0000-0016: 5d 00 0d 00-0a 00 ].....
file name: good.json
0000-0008: 5b 22 74 65-73 74 22 5d ["test"]
Why was Windows adding extra bytes when I piped output to a file? So I tried creating another file using stdout, but this time I used the windows command prompt (cmd). I was previously using PowerShell to create bad.json. This time I didn't get extra bytes.
file name: cmd.json
0000-000b: 5b 22 74 65-73 74 22 5d-20 0d 0a ["test"] ...
So it looked like powershell was using a different character encoding than cmd and what I'm used to in Linux.
I found this StackOverflow post which said some versions of PowerShell use Unicode as the default encoding. I ran this command to find my poweshell version, and it said I was was using version 5.1.
$PSVersionTable.PSVersion
As an experiment, I ran this command to force PowerShell to use utf-8.
write-output '["test"]' | Out-File 'powershell-test.json' -encoding utf8
file name: powershell-test.json
0000-000d: ef bb bf 5b-22 74 65 73-74 22 5d 0d-0a ...["tes t"]..

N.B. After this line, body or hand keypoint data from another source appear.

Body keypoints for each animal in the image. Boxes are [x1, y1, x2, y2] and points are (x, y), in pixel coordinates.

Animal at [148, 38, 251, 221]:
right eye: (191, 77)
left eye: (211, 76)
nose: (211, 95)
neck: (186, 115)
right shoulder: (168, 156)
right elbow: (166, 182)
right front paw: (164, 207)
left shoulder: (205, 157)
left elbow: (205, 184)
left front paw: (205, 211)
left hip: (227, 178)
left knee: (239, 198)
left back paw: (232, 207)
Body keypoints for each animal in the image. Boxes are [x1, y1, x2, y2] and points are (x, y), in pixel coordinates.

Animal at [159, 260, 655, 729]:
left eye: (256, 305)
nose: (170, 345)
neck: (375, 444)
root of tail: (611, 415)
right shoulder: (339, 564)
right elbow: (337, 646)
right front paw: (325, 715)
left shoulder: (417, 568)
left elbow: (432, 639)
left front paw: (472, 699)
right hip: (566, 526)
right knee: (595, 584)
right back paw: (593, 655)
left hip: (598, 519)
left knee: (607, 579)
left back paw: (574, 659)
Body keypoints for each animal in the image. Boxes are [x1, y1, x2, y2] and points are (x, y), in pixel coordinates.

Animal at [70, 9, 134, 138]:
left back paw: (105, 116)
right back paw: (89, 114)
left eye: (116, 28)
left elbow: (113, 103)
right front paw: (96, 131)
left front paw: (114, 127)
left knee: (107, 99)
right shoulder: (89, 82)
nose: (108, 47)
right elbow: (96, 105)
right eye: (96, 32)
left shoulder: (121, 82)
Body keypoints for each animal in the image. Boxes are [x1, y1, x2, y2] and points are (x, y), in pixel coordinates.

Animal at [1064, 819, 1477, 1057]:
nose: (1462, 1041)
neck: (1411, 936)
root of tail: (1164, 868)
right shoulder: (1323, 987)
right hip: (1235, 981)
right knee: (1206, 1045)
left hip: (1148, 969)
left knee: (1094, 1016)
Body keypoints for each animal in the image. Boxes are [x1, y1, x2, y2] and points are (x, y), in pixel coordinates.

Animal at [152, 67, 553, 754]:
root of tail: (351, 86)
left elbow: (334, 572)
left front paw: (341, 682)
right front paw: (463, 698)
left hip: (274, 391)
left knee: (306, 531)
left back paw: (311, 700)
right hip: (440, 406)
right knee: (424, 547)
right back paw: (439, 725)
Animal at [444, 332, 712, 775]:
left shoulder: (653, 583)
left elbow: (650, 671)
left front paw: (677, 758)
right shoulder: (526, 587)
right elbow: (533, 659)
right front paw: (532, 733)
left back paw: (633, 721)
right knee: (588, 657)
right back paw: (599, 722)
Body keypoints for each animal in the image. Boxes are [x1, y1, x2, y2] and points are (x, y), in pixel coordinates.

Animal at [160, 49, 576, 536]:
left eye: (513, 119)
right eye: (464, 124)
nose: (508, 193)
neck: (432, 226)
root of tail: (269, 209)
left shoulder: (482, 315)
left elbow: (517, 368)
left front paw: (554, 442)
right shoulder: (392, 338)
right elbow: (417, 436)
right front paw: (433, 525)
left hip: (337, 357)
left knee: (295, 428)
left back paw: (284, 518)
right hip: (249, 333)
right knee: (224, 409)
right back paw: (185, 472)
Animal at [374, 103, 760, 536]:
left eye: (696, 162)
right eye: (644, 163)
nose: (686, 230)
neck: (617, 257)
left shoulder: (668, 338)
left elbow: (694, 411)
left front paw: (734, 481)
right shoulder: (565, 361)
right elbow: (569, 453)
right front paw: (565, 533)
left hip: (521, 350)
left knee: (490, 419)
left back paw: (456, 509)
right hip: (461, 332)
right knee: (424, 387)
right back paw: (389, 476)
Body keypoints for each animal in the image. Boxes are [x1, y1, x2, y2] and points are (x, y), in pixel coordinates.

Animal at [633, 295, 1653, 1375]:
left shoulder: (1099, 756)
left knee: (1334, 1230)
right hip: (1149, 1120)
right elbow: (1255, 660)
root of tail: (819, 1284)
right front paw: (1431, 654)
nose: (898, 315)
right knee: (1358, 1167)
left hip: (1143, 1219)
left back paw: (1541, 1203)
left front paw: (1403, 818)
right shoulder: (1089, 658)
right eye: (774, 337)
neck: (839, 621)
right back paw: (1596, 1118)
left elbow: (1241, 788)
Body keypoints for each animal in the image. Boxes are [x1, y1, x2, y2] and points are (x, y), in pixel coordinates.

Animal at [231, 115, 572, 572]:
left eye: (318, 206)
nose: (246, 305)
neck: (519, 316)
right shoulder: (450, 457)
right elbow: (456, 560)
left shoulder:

This was a little better, but it still had extra bytes at the front. I did some further investigation, and found this StackOverflow post which said PowerShell 5.1 creates UTF-8 files with a pseudo Byte Order Marker. It went on to say that the latest, cross platform PowerShell (PowerShell Core) no longer encodes UTF-8 with a BOM.
So I installed PowerShell 6.1.1 (the latest cross platform version) and tried to run my original command.
echo '["test"]' > buen.json
file name: buen.json
0000-000a: 5b 22 74 65-73 74 22 5d-0d 0a ["test"] ..
Much better! Now I wanted to switch the default terminal from the old windows PowerShell to the new PowerShell Core. Since I mainly use the terminal in Visual Studio Code, it was easy to change the default. I went into Visual Studio Code's options and and changed the 'terminal.integrated.shell.windows' option from the old PowerShell path to the new PowerShell path.